Quando somos crianças, fazer amigos parece quase ridiculamente fácil. Bastam cinco minutos no parque, uma troca de cromos ou a descoberta de que ambos gostam da mesma série. E pronto. Amizade criada. Depois crescemos. Chegam as carreiras, as rotinas, os horários incompatíveis, as famílias, as responsabilidades e aquela realidade pouco falada da vida adulta: fazer novos amigos torna-se surpreendentemente difícil.
Muitos pais acabam por descobrir algo inesperado. São os próprios filhos que voltam a abrir a porta às amizades.
A vida adulta não foi feita para conhecer pessoas novas
Ou pelo menos às vezes parece que não. Na escola e na universidade convivemos diariamente com dezenas de pessoas da mesma idade, numa fase da vida onde existe tempo, disponibilidade e espontaneidade. Mas depois a realidade muda.

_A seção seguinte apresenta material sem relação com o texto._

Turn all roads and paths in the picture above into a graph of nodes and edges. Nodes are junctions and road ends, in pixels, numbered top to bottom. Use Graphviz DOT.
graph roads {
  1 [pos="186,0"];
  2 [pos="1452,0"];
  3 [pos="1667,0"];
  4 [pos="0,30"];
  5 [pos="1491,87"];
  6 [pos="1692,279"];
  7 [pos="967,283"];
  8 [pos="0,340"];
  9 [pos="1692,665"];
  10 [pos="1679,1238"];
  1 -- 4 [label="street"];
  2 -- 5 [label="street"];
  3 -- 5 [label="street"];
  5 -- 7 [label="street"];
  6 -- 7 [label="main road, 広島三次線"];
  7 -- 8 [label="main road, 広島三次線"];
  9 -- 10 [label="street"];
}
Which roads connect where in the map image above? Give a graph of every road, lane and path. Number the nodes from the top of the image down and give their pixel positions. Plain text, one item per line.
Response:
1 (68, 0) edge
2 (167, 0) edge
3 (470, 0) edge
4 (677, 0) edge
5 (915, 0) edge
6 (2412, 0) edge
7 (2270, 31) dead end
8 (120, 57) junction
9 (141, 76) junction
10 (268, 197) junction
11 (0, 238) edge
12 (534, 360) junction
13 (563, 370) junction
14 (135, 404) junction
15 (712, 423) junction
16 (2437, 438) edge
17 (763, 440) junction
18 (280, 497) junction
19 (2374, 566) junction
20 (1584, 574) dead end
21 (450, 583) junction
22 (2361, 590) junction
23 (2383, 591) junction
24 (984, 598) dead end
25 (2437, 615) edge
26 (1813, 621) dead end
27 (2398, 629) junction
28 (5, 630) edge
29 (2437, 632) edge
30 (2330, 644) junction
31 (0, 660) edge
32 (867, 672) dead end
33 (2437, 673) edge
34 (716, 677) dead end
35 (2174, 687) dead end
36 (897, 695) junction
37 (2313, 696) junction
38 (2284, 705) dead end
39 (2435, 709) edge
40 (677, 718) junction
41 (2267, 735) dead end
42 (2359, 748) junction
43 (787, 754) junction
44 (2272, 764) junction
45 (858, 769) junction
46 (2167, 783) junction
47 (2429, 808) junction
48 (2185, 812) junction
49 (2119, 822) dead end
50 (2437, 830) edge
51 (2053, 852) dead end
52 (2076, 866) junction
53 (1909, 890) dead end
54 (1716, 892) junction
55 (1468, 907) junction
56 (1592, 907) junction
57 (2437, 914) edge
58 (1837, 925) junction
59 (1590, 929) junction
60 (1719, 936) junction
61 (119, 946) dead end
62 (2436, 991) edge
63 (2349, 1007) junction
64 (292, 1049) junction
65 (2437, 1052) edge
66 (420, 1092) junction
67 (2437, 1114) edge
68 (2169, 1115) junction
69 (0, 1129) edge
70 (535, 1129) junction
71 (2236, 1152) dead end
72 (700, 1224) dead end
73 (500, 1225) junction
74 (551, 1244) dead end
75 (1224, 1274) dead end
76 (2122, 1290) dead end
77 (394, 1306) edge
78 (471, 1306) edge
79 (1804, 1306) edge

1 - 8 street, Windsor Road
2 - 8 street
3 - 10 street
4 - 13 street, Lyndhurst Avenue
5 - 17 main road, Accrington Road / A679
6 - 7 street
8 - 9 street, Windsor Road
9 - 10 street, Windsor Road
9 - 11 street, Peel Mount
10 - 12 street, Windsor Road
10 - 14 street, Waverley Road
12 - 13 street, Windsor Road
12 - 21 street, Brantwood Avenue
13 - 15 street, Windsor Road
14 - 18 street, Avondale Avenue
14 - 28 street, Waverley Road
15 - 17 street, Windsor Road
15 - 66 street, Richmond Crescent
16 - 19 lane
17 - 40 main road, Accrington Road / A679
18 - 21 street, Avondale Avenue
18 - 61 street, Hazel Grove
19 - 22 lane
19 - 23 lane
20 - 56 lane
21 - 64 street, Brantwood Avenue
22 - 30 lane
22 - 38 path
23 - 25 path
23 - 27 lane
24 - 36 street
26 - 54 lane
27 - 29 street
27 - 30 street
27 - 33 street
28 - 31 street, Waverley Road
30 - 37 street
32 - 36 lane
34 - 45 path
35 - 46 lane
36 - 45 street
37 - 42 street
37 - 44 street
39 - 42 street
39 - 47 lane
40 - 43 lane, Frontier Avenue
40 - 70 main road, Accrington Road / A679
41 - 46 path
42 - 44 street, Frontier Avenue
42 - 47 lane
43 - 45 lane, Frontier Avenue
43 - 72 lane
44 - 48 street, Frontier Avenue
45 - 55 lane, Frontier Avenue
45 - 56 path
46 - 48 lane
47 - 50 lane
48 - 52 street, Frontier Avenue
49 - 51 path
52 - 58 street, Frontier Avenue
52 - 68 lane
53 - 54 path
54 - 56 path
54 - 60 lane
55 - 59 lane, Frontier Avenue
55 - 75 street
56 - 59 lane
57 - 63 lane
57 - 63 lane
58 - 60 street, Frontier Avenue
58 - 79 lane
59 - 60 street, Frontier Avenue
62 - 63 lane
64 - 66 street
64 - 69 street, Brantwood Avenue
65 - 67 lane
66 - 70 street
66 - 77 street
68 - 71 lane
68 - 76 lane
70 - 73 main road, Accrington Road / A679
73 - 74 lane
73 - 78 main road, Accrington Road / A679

Os dias passam entre trabalho, supermercado, casa, tarefas e compromissos. E, sem darmos por isso, o círculo social começa a fechar-se. Não porque deixemos de gostar de pessoas, mas porque simplesmente desaparecem os contextos onde as amizades costumam nascer. E é aqui que entram os filhos.
Primeiro falamos das crianças. Depois começamos a falar de nós
Tudo começa de forma bastante prática. Um “olá” à entrada da escola. Uma conversa rápida à saída do ballet. Um comentário durante um treino de futebol. Uma festa de aniversário infantil onde ninguém conhece ninguém.
No início, o tema é quase sempre o mesmo. Os horários. Os trabalhos de casa. As atividades. As birras. As férias escolares. Mas depois acontece uma coisa curiosa. As crianças continuam a brincar e os adultos começam a conversar. Descobrem que vivem perto. Que gostam dos mesmos restaurantes. Que veem as mesmas séries. Que estão a atravessar desafios semelhantes. Que se entendem. E sem grande cerimónia, começa a nascer uma amizade.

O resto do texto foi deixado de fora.